Votre principal but en écrivant ce livre était-il de faire de chaque portrait un appel à dépasser les préjugés racistes  ?

Lilian Thuram.

Effectivement, car c’est la méconnaissance qui induit le racisme. Savoir qu’il peut exister, parmi nos étoiles, nos guides, des personnages de toute couleur et de tout sexe permet de dépasser les préjugés racistes ou sexistes. La lecture du sondage que ma fondation a commandé (2) montre que 80 % des Français disent que c’est à travers l’esclavage, la colonisation et l’apartheid qu’ils ont entendu parler pour la première fois, à l’école, des peuples noirs. Ce n’est pas anodin dans la construction de l’imaginaire des êtres humains, qu’ils soient blancs ou noirs. Avec ce livre, je voulais apporter de la connaissance en montrant une diversité de personnages qui changent cet imaginaire. Qui savait, par exemple, que des pharaons noirs ont existé dans l’Égypte antique  ? Connaître cette histoire permet de changer beaucoup de choses dans la société. Seul le changement de nos imaginaires peut nous rapprocher et faire tomber nos barrières culturelles.

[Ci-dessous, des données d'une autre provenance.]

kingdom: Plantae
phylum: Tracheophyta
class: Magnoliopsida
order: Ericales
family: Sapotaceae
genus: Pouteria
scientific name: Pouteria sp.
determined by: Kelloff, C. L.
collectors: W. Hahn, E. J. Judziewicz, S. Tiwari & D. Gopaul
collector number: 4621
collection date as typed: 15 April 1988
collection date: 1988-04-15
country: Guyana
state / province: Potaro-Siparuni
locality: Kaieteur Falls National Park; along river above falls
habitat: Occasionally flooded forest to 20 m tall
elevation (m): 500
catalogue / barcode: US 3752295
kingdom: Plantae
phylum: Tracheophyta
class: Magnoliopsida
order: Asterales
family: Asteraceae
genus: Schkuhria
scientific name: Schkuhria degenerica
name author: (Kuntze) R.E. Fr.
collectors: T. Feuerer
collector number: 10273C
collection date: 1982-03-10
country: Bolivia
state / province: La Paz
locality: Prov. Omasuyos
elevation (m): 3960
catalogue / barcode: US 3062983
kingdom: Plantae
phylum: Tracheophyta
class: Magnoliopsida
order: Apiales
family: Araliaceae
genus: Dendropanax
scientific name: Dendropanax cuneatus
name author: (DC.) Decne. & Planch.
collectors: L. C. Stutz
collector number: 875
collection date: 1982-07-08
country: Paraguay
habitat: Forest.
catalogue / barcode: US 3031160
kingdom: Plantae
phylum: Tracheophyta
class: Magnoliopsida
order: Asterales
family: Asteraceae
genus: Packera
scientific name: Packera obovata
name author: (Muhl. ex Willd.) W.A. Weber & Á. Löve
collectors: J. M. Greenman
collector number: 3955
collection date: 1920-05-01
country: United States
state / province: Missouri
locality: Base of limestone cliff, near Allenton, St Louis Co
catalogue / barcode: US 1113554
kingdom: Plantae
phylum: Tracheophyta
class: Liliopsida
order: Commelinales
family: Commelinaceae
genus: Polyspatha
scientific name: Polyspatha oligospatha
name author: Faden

Il est frappant de constater, à la lecture de votre livre, qu’insulter un Noir en mimant un singe était déjà une pratique courante pendant l’esclavage. Cette violence subsiste encore aujourd’hui, notamment à l’encontre des footballeurs noirs. Le combat contre le racisme est-il si difficile à gagner  ?

Lilian Thuram.

Il faut connaître le mécanisme pour comprendre pourquoi cette insulte subsiste à notre époque. Le Noir était pendant longtemps considéré comme le chaînon manquant entre le singe et l’homme. L’inconscient collectif véhicule encore aujourd’hui cette image. Mais est-ce que le racisme est difficile à combattre  ? Je ne le crois pas, car, pour moi, c’est d’abord une question d’imaginaire. De plus, le travail consistant à le déconstruire n’a jamais été réalisé. On a toujours eu un discours moralisateur sur le racisme, or il faut le dépasser en tentant de bien comprendre son mécanisme pour le combattre de façon intelligente. Le jour où on mettra sur les murs des classes des hommes et des femmes de toute couleur, qui auront réalisé des exploits, les préjugés tomberont. J’ai eu entre les mains un ouvrage pour les enfants, intitulé Quinze Siècles d’histoire racontée. Pas un seul des personnages présentés dans ce livre n’est noir. Je suis persuadé que son auteur ne s’en est même pas rendu compte. Je ne l’incrimine pas car on n’échappe pas à son éducation. On n’invente pas ce que l’on ne connaît pas. Il faut donc enrichir nos connaissances pour dépasser nos croyances et nos préjugés.

Votre livre paraît au moment où on débat sur « l’identité nationale ». N’est-on pas aujourd’hui en train d’instrumentaliser les « bas instincts des gens », comme du temps des colonies les théories racistes développées, y compris par les scientifiques, servaient, dites-vous, d’alibi afin de maintenir une éducation au rabais  ?

Lilian Thuram.

Ce débat arrive à un moment bien précis dans la société. Face à la crise financière, on a trouvé le moyen de détourner l’attention sur l’objectif le plus important  : la lutte pour la justice sociale. C’est une technique vieille comme le monde  : diviser pour régner. Surtout, il leur faut trouver des boucs émissaires, créer des « nous » et des « eux ». C’est une façon de créer deux groupes antagoniques. J’espère que la société est assez mature pour ne pas tomber dans ce piège. C’est quoi l’identité nationale si ce n’est ce qui est écrit sur les frontons des mairies  : liberté, égalité, fraternité  ? Des valeurs auxquelles il faut ajouter la laïcité et la démocratie. Le débat a glissé sur l’identité des Français. Or il est impossible de déterminer cette identité-là, d’autant que chaque Français a la sienne propre, qui ne peut être que complexe.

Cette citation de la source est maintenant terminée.